-- VOS CONSIGNES --
Pourriez-vous poursuivre le fil de discussion sur la lecture de films en boucle avec l'Apple TV à partir de son dernier message affiché ?

-- PAGE --
/---

# Apple TV film en boucle



## abzer (8 Septembre 2007)

Bonjour, je posséde un apple tv et je souhaiterai visionner des films en boucle. je n'y arrive pas. quelqu'un a la solution ? 
De même les liste de lecture itunes ne sont pas lu dans apple tv si je met des films dedant  avez vous une solution  ? 
Enfin quelqu'un aurait il une solution pour transformer un film perso en clip, toujours pour pouvoir bénéficier a la fois de la mise en boucle et des liiste de lectuure sous apple tv
Merci pour vos réponses.


----------



## les2maisons (12 Juin 2008)

Bonjour, 
impossible de jouer des films en boucle sur apple tv ? C'est pourtant possible depuis  I tunes avec une liste de lecture... Comment pourrais-je m'y prendre pour jouer une liste de films ?:mouais:


Bon, je crois qu'une petite fusion de topics s'impose, là


----------



## les2maisons (12 Juin 2008)

\---

-- INFORMATIONS AFFICHÉES --
/---

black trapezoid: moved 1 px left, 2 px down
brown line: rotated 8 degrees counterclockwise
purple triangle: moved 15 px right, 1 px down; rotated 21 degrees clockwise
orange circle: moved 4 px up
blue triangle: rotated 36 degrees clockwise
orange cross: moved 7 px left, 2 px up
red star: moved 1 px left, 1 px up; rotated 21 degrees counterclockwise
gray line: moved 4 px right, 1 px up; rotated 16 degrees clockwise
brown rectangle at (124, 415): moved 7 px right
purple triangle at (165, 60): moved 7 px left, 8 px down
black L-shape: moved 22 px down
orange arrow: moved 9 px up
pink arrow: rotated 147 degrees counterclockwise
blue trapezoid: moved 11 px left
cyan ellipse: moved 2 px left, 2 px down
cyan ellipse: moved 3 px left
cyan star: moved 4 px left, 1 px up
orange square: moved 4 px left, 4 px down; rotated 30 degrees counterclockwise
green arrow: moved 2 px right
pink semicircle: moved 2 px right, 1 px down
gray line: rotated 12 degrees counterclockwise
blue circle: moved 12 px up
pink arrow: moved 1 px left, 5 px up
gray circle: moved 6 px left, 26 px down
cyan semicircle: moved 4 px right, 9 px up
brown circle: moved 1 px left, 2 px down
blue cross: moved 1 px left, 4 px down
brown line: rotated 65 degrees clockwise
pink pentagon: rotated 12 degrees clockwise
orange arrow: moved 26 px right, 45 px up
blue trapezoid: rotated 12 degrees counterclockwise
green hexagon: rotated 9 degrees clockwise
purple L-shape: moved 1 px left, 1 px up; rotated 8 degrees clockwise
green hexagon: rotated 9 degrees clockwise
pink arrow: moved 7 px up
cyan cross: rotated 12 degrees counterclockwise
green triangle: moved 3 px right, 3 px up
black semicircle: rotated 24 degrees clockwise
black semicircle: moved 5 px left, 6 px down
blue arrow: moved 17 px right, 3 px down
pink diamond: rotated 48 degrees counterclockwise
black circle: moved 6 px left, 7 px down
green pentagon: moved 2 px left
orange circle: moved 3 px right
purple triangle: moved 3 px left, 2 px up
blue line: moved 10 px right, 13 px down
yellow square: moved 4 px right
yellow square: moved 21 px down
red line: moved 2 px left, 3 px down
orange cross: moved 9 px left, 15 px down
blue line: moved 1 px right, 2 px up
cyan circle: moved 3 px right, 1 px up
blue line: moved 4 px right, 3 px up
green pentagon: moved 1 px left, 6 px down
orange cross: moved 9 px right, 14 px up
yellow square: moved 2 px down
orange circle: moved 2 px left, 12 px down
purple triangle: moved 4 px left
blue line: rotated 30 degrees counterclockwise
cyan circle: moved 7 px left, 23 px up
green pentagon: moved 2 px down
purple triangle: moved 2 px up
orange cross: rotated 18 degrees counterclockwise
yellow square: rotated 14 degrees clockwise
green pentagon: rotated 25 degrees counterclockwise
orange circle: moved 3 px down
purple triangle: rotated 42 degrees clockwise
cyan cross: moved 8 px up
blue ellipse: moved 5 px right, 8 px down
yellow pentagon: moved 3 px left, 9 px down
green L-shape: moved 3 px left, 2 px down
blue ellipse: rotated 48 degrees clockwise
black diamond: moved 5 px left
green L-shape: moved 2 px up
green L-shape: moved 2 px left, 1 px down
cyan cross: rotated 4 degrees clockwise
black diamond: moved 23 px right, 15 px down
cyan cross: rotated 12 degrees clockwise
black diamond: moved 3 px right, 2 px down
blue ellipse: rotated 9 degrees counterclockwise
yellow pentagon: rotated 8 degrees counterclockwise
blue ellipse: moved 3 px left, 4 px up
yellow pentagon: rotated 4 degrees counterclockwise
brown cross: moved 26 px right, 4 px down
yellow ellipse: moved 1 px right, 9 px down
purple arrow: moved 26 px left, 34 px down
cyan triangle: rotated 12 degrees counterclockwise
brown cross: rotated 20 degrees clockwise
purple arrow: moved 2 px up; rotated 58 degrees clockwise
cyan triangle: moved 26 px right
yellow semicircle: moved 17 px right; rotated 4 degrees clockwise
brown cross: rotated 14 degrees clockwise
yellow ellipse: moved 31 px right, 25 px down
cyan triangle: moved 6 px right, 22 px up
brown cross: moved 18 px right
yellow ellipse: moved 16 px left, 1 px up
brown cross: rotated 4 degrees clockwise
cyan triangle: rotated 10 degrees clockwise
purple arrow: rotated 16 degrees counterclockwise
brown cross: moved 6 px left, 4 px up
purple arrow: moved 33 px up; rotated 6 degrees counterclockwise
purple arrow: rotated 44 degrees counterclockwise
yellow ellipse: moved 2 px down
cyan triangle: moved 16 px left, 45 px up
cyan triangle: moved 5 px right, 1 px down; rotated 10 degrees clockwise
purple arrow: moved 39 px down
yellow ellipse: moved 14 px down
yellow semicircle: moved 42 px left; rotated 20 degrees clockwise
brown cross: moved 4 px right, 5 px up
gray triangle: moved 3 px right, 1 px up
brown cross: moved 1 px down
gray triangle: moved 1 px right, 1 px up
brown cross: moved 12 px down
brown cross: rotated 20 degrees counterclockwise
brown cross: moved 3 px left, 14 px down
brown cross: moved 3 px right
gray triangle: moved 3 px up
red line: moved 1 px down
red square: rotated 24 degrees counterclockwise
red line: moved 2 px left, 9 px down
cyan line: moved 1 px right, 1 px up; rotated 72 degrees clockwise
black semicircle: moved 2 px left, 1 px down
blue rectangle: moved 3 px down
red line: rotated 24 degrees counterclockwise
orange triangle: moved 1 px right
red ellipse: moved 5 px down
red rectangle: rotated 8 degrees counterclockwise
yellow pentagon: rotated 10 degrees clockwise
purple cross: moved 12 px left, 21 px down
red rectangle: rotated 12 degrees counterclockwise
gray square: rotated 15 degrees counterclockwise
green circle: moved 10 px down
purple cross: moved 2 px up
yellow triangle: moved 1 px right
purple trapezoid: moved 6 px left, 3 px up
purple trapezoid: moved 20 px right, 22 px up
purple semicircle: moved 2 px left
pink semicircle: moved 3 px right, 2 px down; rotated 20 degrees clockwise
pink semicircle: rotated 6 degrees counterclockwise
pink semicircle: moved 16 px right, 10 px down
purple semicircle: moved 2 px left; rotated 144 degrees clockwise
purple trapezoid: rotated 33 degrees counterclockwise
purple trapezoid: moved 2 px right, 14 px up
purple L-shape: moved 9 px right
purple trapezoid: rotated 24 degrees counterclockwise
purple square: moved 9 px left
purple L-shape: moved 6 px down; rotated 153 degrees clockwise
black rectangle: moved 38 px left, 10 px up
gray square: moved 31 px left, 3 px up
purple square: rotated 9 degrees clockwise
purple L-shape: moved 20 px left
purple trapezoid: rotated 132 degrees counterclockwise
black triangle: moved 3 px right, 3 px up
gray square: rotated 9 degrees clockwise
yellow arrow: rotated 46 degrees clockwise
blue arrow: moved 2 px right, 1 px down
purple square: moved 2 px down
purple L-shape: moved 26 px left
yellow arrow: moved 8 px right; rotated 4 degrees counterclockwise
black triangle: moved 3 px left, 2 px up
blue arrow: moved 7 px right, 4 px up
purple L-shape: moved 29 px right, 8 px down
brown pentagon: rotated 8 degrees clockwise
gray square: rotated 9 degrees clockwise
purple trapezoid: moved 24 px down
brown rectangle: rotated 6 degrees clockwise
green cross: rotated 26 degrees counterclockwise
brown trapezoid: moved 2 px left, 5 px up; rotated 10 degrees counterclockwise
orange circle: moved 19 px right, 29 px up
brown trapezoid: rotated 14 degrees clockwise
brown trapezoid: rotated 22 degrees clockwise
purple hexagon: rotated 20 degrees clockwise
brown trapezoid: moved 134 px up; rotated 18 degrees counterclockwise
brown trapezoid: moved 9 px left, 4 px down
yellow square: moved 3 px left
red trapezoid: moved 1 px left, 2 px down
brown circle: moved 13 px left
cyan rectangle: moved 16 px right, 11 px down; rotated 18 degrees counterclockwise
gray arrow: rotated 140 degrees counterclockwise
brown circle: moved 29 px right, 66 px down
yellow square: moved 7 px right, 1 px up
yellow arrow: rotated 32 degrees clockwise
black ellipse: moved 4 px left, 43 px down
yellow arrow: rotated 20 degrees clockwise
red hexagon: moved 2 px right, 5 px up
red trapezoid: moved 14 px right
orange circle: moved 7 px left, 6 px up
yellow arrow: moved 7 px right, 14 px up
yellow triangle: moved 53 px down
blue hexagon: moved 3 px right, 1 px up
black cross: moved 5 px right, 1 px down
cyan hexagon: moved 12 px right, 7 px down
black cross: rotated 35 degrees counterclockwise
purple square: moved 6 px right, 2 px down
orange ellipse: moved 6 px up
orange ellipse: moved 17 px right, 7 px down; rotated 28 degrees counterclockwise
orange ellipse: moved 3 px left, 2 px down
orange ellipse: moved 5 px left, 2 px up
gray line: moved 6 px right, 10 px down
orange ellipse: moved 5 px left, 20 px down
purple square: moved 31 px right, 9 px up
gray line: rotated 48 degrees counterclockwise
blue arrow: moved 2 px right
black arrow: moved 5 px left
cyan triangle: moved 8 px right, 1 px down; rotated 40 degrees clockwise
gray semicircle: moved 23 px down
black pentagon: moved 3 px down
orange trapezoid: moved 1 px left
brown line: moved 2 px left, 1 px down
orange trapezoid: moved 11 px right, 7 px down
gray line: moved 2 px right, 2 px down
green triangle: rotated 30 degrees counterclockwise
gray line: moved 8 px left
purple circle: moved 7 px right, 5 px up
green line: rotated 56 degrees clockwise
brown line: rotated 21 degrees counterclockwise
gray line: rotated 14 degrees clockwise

\---

-- RÉSULTAT OBTENU --
as tu eu une réponse



abzer a dit:


> Bonjour, je posséde un apple tv et je souhaiterai visionner des films en boucle. je n'y arrive pas. quelqu'un a la solution ?
> De même les liste de lecture itunes ne sont pas lu dans apple tv si je met des films dedant  avez vous une solution  ?
> Enfin quelqu'un aurait il une solution pour transformer un film perso en clip, toujours pour pouvoir bénéficier a la fois de la mise en boucle et des liiste de lectuure sous apple tv
> Merci pour vos réponses.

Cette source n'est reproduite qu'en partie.